The move comes at a time when many wedding businesses remain small and resource-constrained. According to the company’s State of the Vendor Report, more than half of wedding businesses employ fewer than ten people. Three in four professionals surveyed said adaptability is critical to long-term success, while flexible funding remains a barrier. The grant program is positioned as a response to that funding gap.
“Our mission at The Knot Worldwide is to help the nearly 900,000 small businesses on our global platforms get discovered through our centralized vendor marketplace as well as give them the tools and resources to grow their business,” said Raina Moskowitz, Chief Executive Officer, The Knot Worldwide. “We consistently hear from our wedding professionals that access to capital is a barrier to getting started in the industry. With our new WeddingPro Grant Program, we will provide access to both capital and critical support services such as mentorship and education that will enable small business owners to further grow and scale.”
The application window opens on February 23 and closes on March 27. Winners are expected to be notified by May 2026, subject to eligibility verification and compliance with the official rules.

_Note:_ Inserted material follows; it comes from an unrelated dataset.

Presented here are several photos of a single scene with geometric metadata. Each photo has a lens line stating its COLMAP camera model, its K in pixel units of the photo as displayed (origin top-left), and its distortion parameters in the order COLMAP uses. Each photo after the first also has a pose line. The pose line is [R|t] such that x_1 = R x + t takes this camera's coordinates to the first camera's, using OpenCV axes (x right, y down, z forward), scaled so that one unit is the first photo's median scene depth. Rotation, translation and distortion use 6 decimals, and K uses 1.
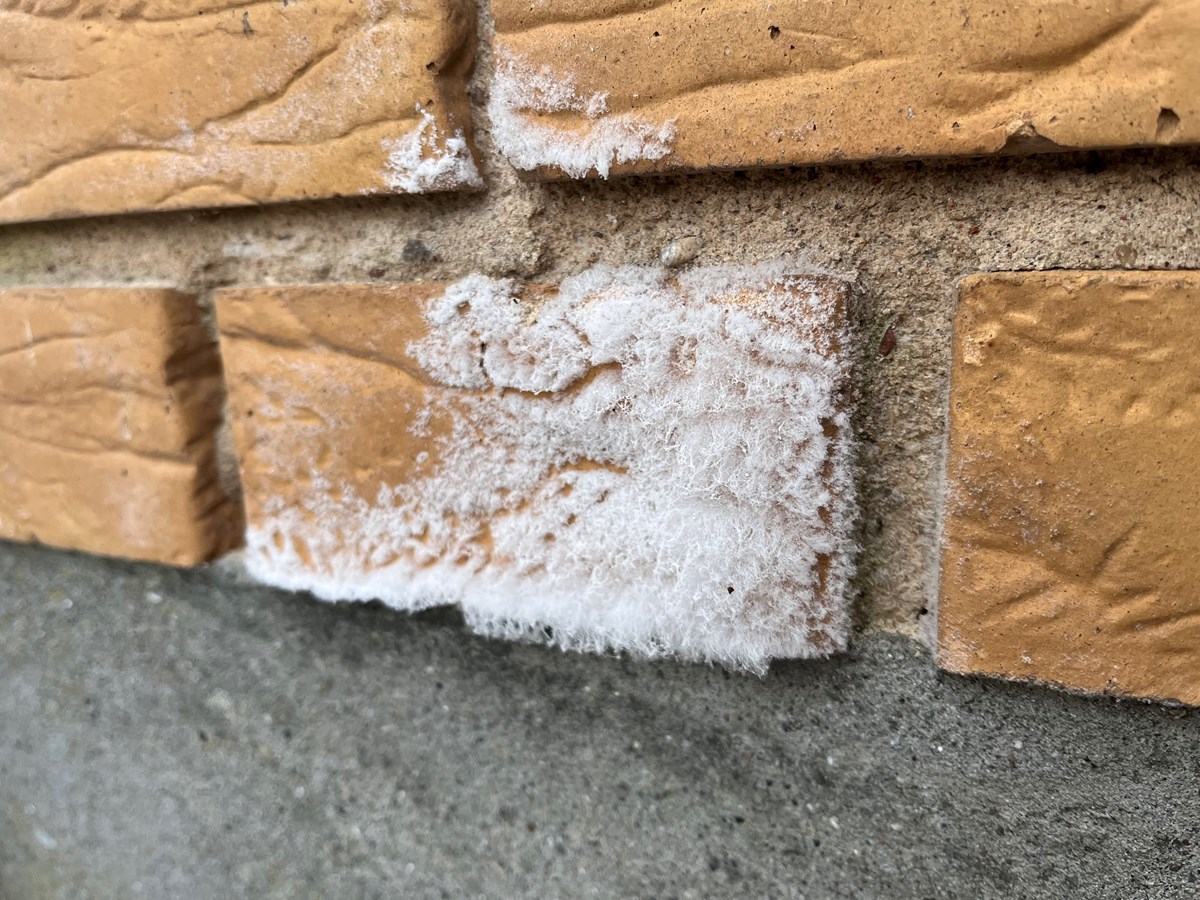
lens RADIAL K [[924.0, 0, 595.7], [0, 924.0, 449.2], [0, 0, 1]] dist [0.014037, -0.011052]
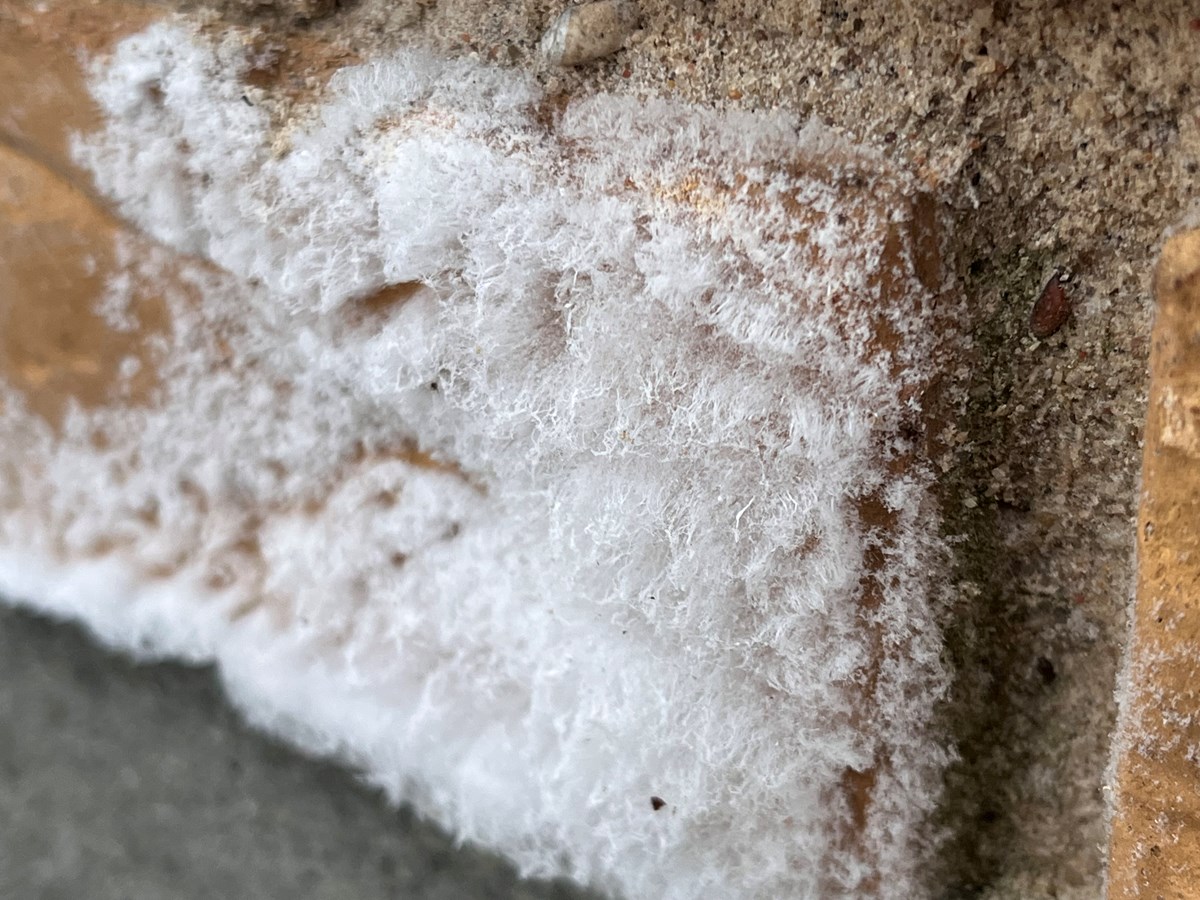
lens RADIAL K [[1986.2, 0, 603.0], [0, 1986.2, 449.8], [0, 0, 1]] dist [0.034021, 0.000000]
pose [[0.974845, 0.093997, -0.202094, 0.298623], [-0.033245, 0.957900, 0.285170, -0.291625], [0.220391, -0.271278, 0.936929, 0.118366]]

The program is open to U.S. wedding professionals who operate small businesses, have been in business for at least six months, can demonstrate an active revenue stream and earn at least 50% of their revenue from weddings. Applicants must submit a short form and a video outlining their business and how they would use the grant funds over the next 12 to 24 months. They can choose whether they prefer a monetary grant or free advertising support on WeddingPro.
To execute the program, The Knot Worldwide has partnered with the Global Entrepreneurship Network, which works with entrepreneurs worldwide. The company says the initiative builds on earlier efforts to support vendors on its platform, which includes about 200,000 wedding professionals in the United States. Its impact will depend on how effectively the support reaches the businesses that need it most. The real measure will be whether it helps them achieve steady, sustainable growth.